Predictors for clinical outcomes:
There was a statistically significant difference in 12-month mortality between the groups (20.7% (n=32) vs 42.8% (n=9), p=0.02). Survival status within the 12-month FU period is graphically depicted by the Kaplan–Meier curve (Figure 2). A Cox-regression analysis showed significantly higher 12-month mortality in group 2 compared to group 1 (HR: 2.33, 95% CI: 1.11 to 4.88, p=0.03) and a multivariate analysis relieved that intraprocedural MPG is the strongest predictor (OR: 1.70, 95% CI: 0.95 to 3.05, p=0.05) for 12-month mortality compared to MGs at another time points, residual MR>II at discharge and recurrent MR>II at FU (Table 4) .

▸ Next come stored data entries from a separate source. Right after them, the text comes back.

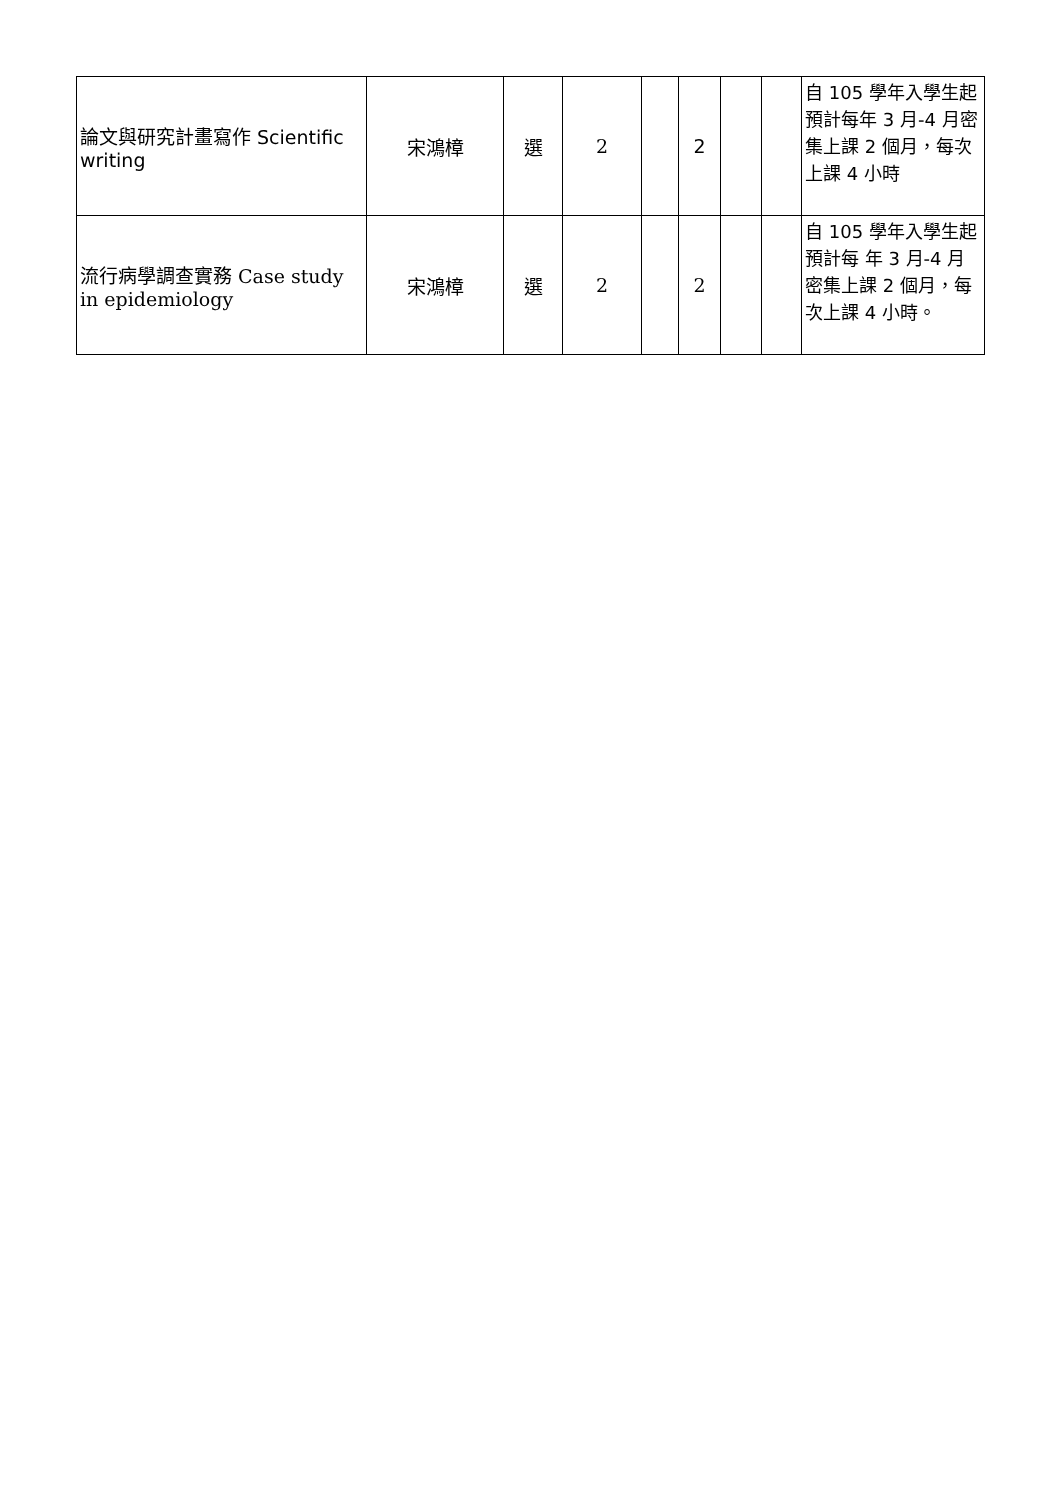| 論文與研究計畫寫作 Scientific writing | 宋鴻樟 | 選 | 2 | | 2 | | | 自 105 學年入學生起預計每年 3 月-4 月密集上課 2 個月，每次上課 4 小時 |
| 流行病學調查實務 Case study in epidemiology | 宋鴻樟 | 選 | 2 | | 2 | | | 自 105 學年入學生起預計每 年 3 月-4 月密集上課 2 個月，每次上課 4 小時。 |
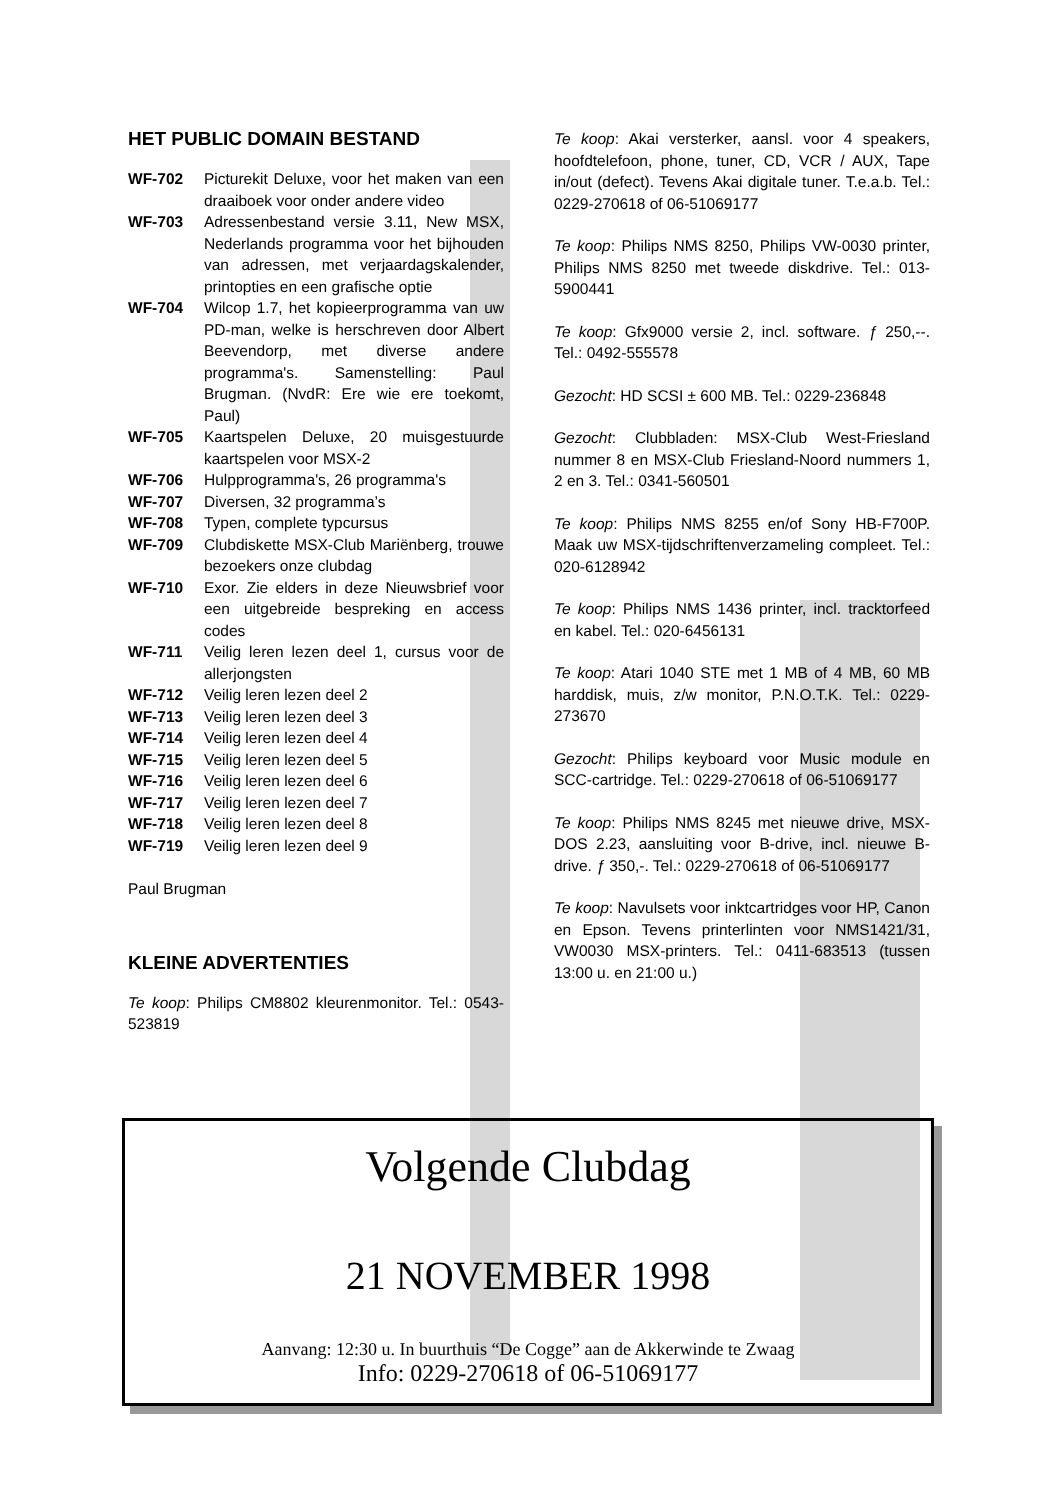HET PUBLIC DOMAIN BESTAND
WF-702 Picturekit Deluxe, voor het maken van een draaiboek voor onder andere video WF-703 Adressenbestand versie 3.11, New MSX, Nederlands programma voor het bijhouden van adressen, met verjaardagskalender, printopties en een grafische optie WF-704 Wilcop 1.7, het kopieerprogramma van uw PD-man, welke is herschreven door Albert Beevendorp, met diverse andere programma's. Samenstelling: Paul Brugman. (NvdR: Ere wie ere toekomt, Paul) WF-705 Kaartspelen Deluxe, 20 muisgestuurde kaartspelen voor MSX-2 WF-706 Hulpprogramma's, 26 programma's WF-707 Diversen, 32 programma’s WF-708 Typen, complete typcursus WF-709 Clubdiskette MSX-Club Mariënberg, trouwe bezoekers onze clubdag WF-710 Exor. Zie elders in deze Nieuwsbrief voor een uitgebreide bespreking en access codes WF-711 Veilig leren lezen deel 1, cursus voor de allerjongsten WF-712 Veilig leren lezen deel 2 WF-713 Veilig leren lezen deel 3 WF-714 Veilig leren lezen deel 4 WF-715 Veilig leren lezen deel 5 WF-716 Veilig leren lezen deel 6 WF-717 Veilig leren lezen deel 7 WF-718 Veilig leren lezen deel 8 WF-719 Veilig leren lezen deel 9
Paul Brugman
KLEINE ADVERTENTIES
Te koop: Philips CM8802 kleurenmonitor. Tel.: 0543-523819
Te koop: Akai versterker, aansl. voor 4 speakers, hoofdtelefoon, phone, tuner, CD, VCR / AUX, Tape in/out (defect). Tevens Akai digitale tuner. T.e.a.b. Tel.: 0229-270618 of 06-51069177
Te koop: Philips NMS 8250, Philips VW-0030 printer, Philips NMS 8250 met tweede diskdrive. Tel.: 013-5900441
Te koop: Gfx9000 versie 2, incl. software. ƒ 250,--. Tel.: 0492-555578
Gezocht: HD SCSI ± 600 MB. Tel.: 0229-236848
Gezocht: Clubbladen: MSX-Club West-Friesland nummer 8 en MSX-Club Friesland-Noord nummers 1, 2 en 3. Tel.: 0341-560501
Te koop: Philips NMS 8255 en/of Sony HB-F700P. Maak uw MSX-tijdschriftenverzameling compleet. Tel.: 020-6128942
Te koop: Philips NMS 1436 printer, incl. tracktorfeed en kabel. Tel.: 020-6456131
Te koop: Atari 1040 STE met 1 MB of 4 MB, 60 MB harddisk, muis, z/w monitor, P.N.O.T.K. Tel.: 0229-273670
Gezocht: Philips keyboard voor Music module en SCC-cartridge. Tel.: 0229-270618 of 06-51069177
Te koop: Philips NMS 8245 met nieuwe drive, MSX-DOS 2.23, aansluiting voor B-drive, incl. nieuwe B-drive. ƒ 350,-. Tel.: 0229-270618 of 06-51069177
Te koop: Navulsets voor inktcartridges voor HP, Canon en Epson. Tevens printerlinten voor NMS1421/31, VW0030 MSX-printers. Tel.: 0411-683513 (tussen 13:00 u. en 21:00 u.)
Volgende Clubdag
21 NOVEMBER 1998
Aanvang: 12:30 u. In buurthuis “De Cogge” aan de Akkerwinde te Zwaag
Info: 0229-270618 of 06-51069177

According to multivariate regression analysis, including ROC curve analysis of MGs at three different time points (intraprocedurally, at discharge, and six-month FU) concerning the prediction of adverse functional outcomes (NYHA at FU >II, improvement in walk distance <25%), we found intraprocedural MG to be the strongest predictor for unfavourable clinical outcomes (OR: 1.96, 95%CI: 1.02 to 3.75, p=0.04) with a cut-off value of 3.9 mmHg (specificity of 80% and sensitivity of 63.9%) followed by MG at FU (OR: 1.56, 95%CI: 0.85 to 2.86, p=0.14) with a cut-off value of 2.6 mmHg; however, this finding was without statistical significance(Supplementary Table 1) .
According to the one-way variance analysis of group 1, group 2A, and group 2B concerning adverse functional outcome — higher NYHA functional class (>II) and lower walk distance (improvement <25%) — we found a significant difference between the groups (24% vs 75% vs 55%, p<0.001) (Figure 3A) . Group 2A and 2B showed a somewhat higher 12-month mortality rate than group 1, but without statistical significance (40% vs 33%, vs 29%, p=0.4) (Figure 3B). Remarkably, the worst outcomes – not only functional but also mortality- occurred in group 2A.